A bus carrying Belgian children home from a school ski trip crashed into the wall of a tunnel in the Valais region of Switzerland, killing 28 people, 22 of them children, police said on Wednesday.
The bus, transporting 52 people, mostly school children aged about 12 from Lommel and Heverlee in Flanders, crashed late on Tuesday evening in the canton of Valais police told an early-morning news conference.
Police photographs showed the bus rammed up against the side of the tunnel, the front ripped open, broken glass and debris strewn on the road and rescue workers climbing in through side windows.
“The Prime Minister has with great horror taken note of the terrible accident that has happened in Switzerland,” Belgian Prime Minister Elio Di Rupo said in a statement, adding he would travel to Switzerland on Wednesday.
“It is a sad day for all of Belgium,” he said.

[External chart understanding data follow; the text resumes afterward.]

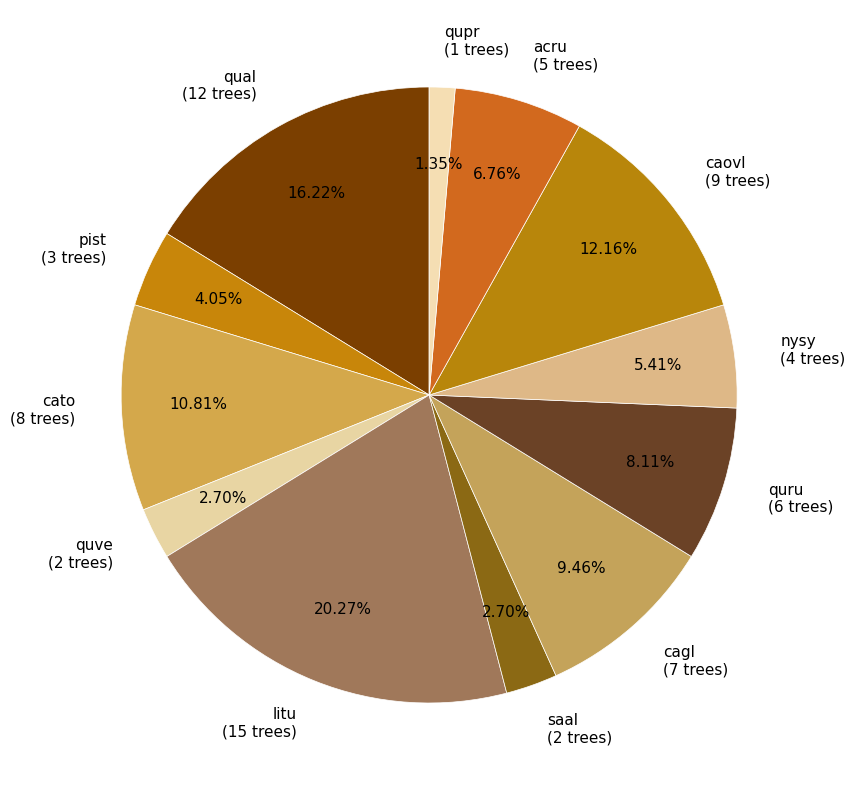

Combined, what portion of the pie is qual and litu?

36.5%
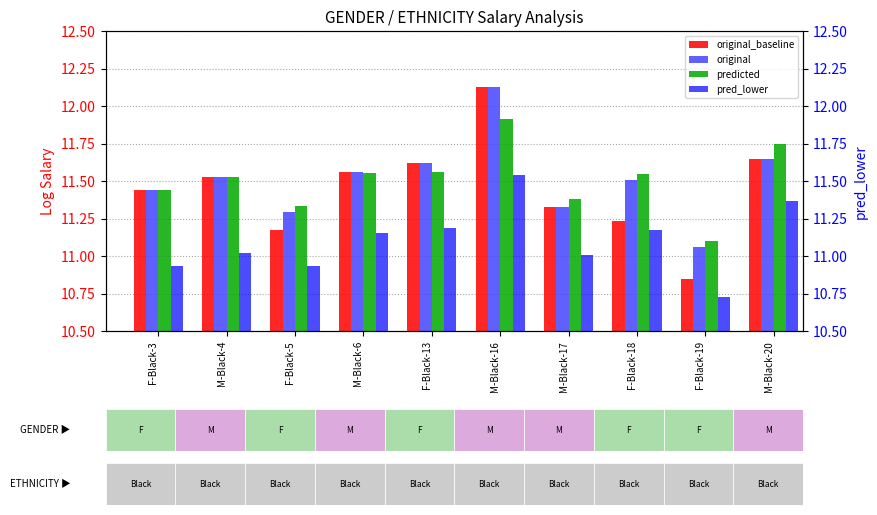

Reading left to right, list all the values displayed in this chart.

original_baseline: 11.4	11.5	11.2	11.6	11.6	12.1	11.3	11.2	10.8	11.6
original: 11.4	11.5	11.3	11.6	11.6	12.1	11.3	11.5	11.1	11.6
predicted: 11.4	11.5	11.3	11.6	11.6	11.9	11.4	11.5	11.1	11.7
pred_lower: 10.9	11.0	10.9	11.2	11.2	11.5	11.0	11.2	10.7	11.4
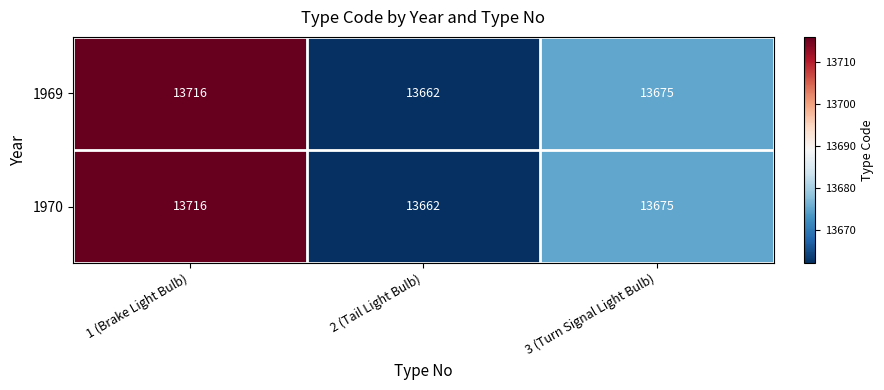

Which category has the lowest value in the 1969 series?

2 (Tail Light Bulb)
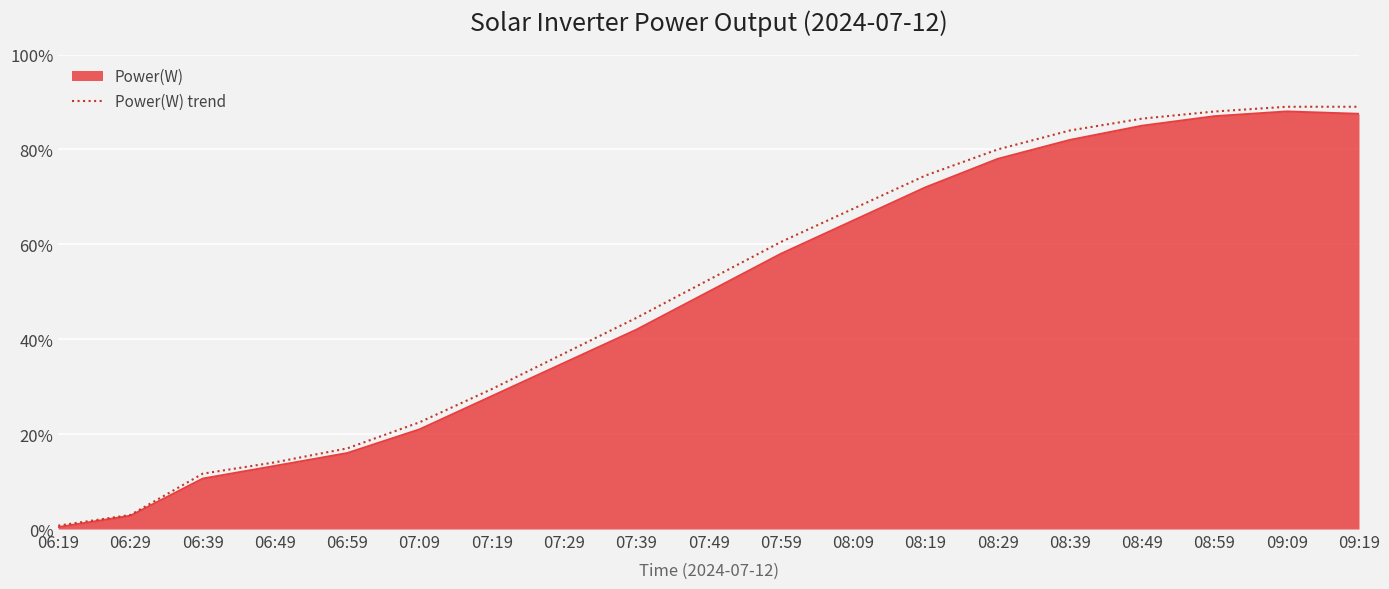

Does the chart have visible grid lines?

Yes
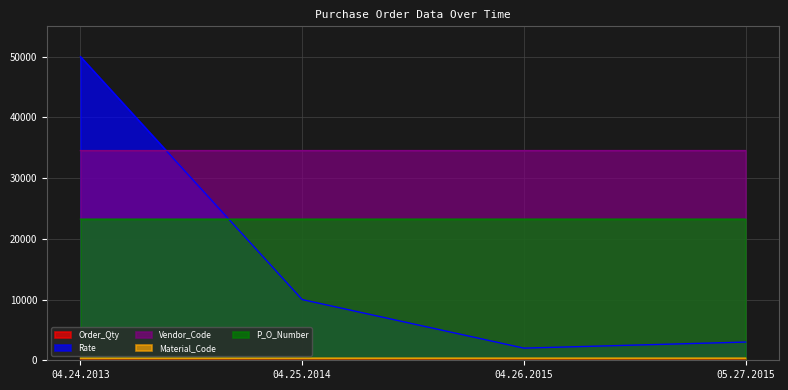

The value of Material_Code at 04.24.2013 is 346. True or false?

True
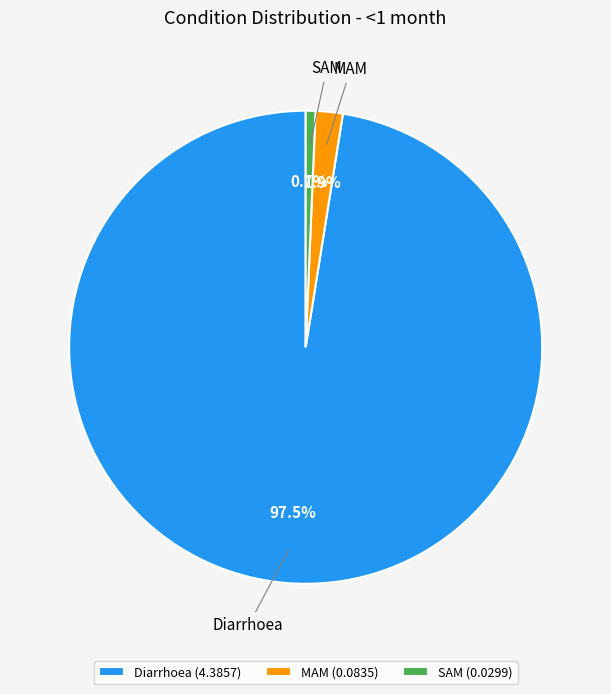

Which category has the smallest portion of the pie?

SAM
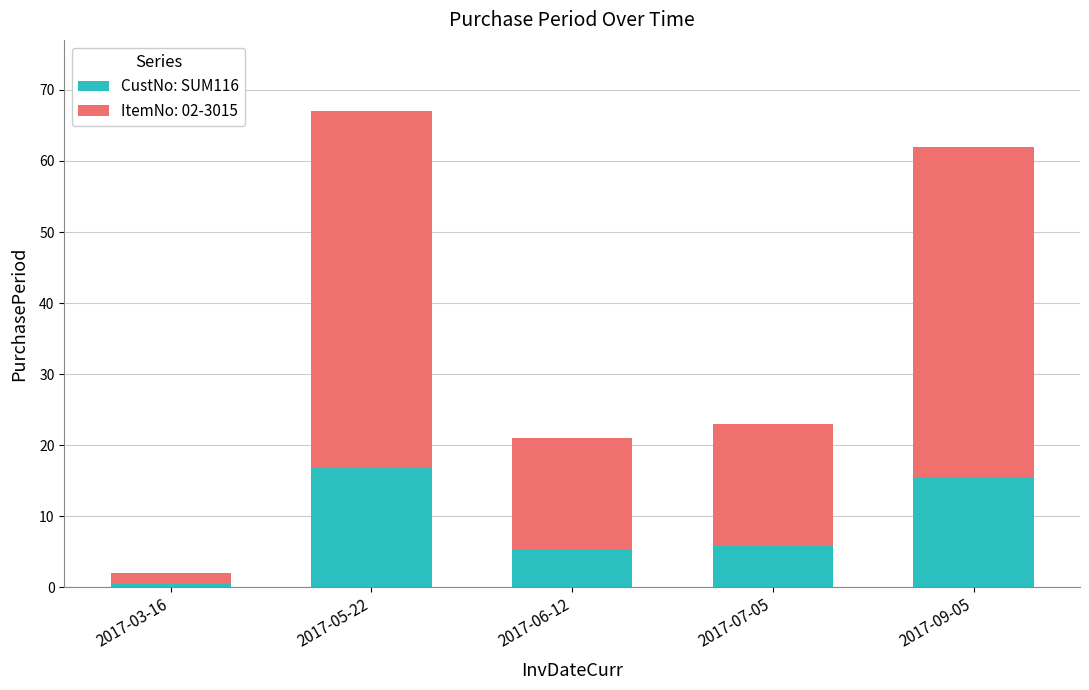

What is the average value of the CustNo: SUM116 series?

8.8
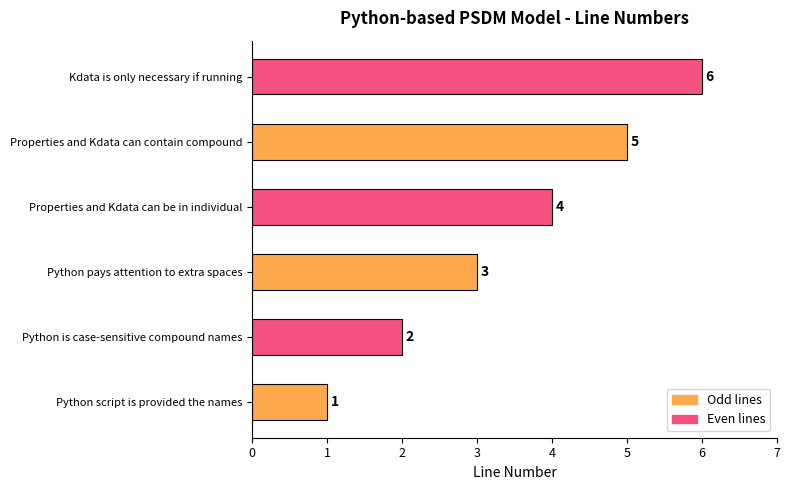

List the labels in order of value, smallest first.

Python script is provided the names, Python is case-sensitive compound names, Python pays attention to extra spaces, Properties and Kdata can be in individual, Properties and Kdata can contain compound, Kdata is only necessary if running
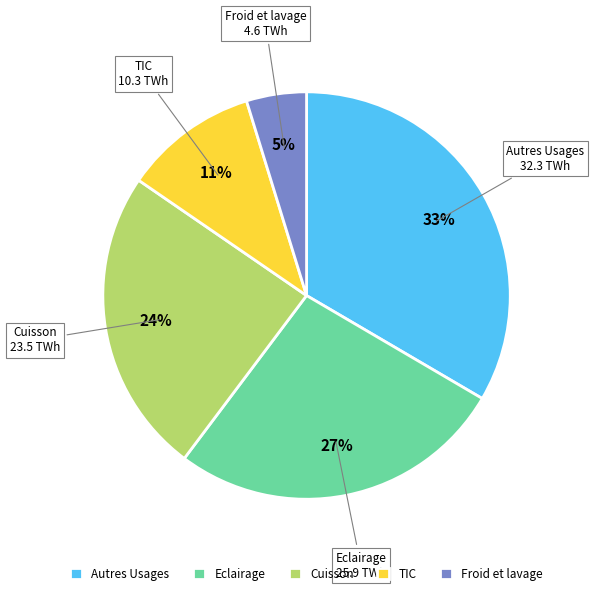

What is the smallest slice in the pie chart?

Froid et lavage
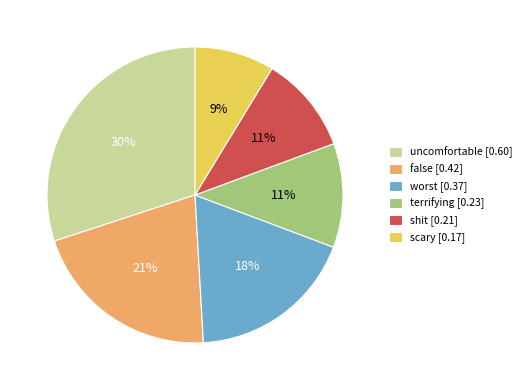

Count the number of slices in the pie.

6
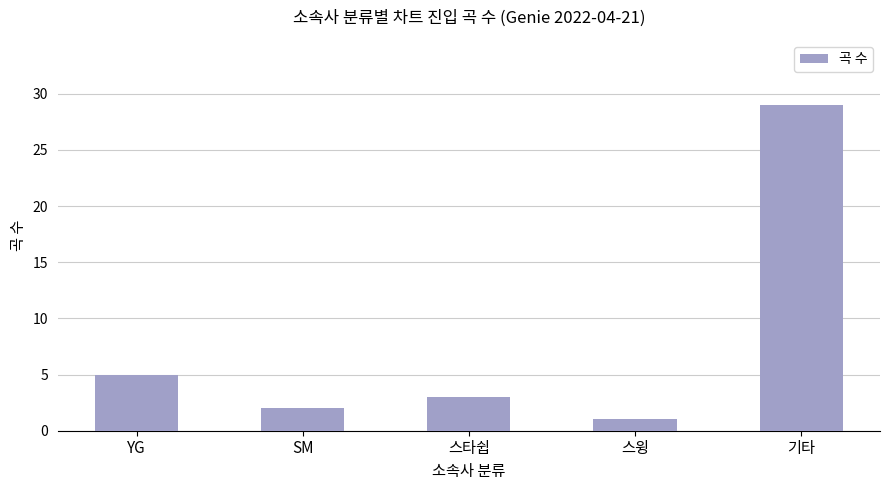

What position from the right is 스타쉽?

3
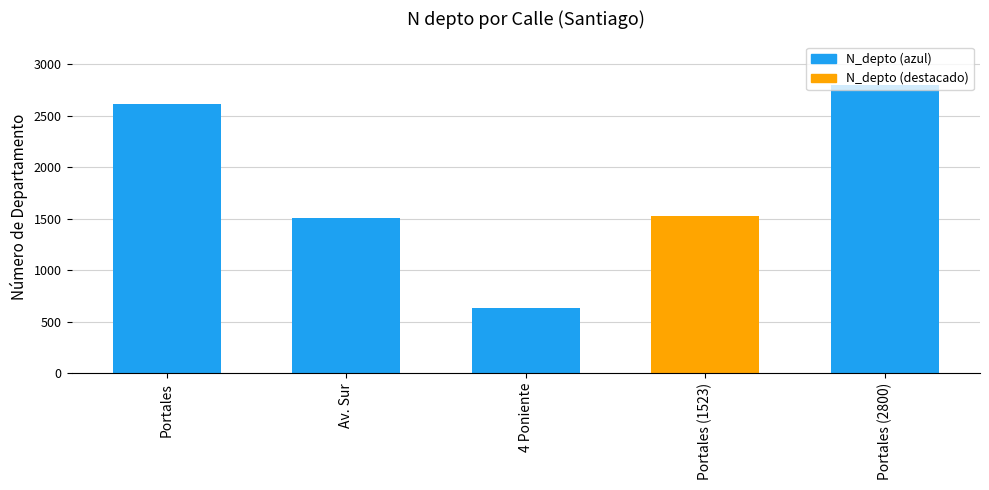

How many distinct data groups are displayed?

1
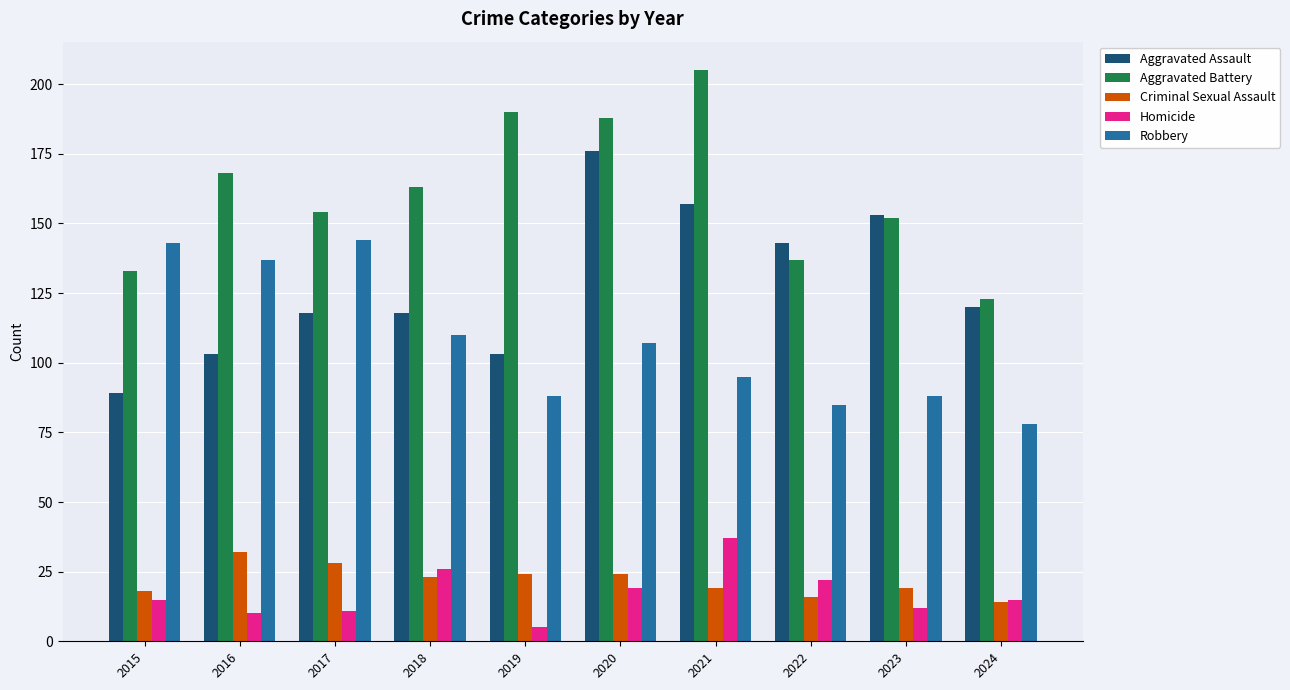

Reading left to right, transcribe all the data shown in this chart.

Aggravated Assault: 2015=89	2016=103	2017=118	2018=118	2019=103	2020=176	2021=157	2022=143	2023=153	2024=120
Aggravated Battery: 2015=133	2016=168	2017=154	2018=163	2019=190	2020=188	2021=205	2022=137	2023=152	2024=123
Criminal Sexual Assault: 2015=18	2016=32	2017=28	2018=23	2019=24	2020=24	2021=19	2022=16	2023=19	2024=14
Homicide: 2015=15	2016=10	2017=11	2018=26	2019=5	2020=19	2021=37	2022=22	2023=12	2024=15
Robbery: 2015=143	2016=137	2017=144	2018=110	2019=88	2020=107	2021=95	2022=85	2023=88	2024=78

The bus was heading back to Belgium from a skiing holiday camp in Val d'Anniviers, a ski resort at about 1,600 metres altitude in the Valais Alps that border France.
Police said the bus had just joined the highway towards Sitten from Siders after coming down to the valley from the resort.
After 2 kms on the road, the bus bumped into the curb and skidded into an emergency siding of the tunnel.
The front third of the bus was smashed in.
Many passengers were trapped in the wreck and had to be freed.
Some 200 police, firefighters, doctors and medics worked through the night, while 12 ambulances and eight helicopters took the injured to hospital.
The crash was one of the worst in Switzerland since 1982 when 39 German tourists were killed on a railway crossing when a train hit their bus and the worst in the Valais region since a bus crashed in a ravine in 2005, killing 12 and injuring 15.
“In Valais, we have never seen an accident as serious as this, and most probably not in Switzerland either,” police spokesman Renato Kalbermatten said.
Last month, a British teacher was killed and more than 20 people hurt in Northern France after a coach crashed while bringing schoolchildren home from a skiing trip in Italy.
Twenty-four other children aboard the Belgium-bound bus were injured and were being treated in hospital, police said.
Two drivers in the bus also were killed.
The cause of the accident was not yet known, police said.
Belgian Foreign Minister Didier Reynders told French radio Europe One the bus was one of three travelling together and the other two had returned to Belgium.
The Belgian ministry of defence said it would make available two aircraft so that the families of the victims could be flown to the crash site later on Wednesday.
Switzerland's mountain regions have a history of deadly crashes.
In 2001, a truck crashed in the Gotthard tunnel under the Alps, causing a blaze which killed 11 people.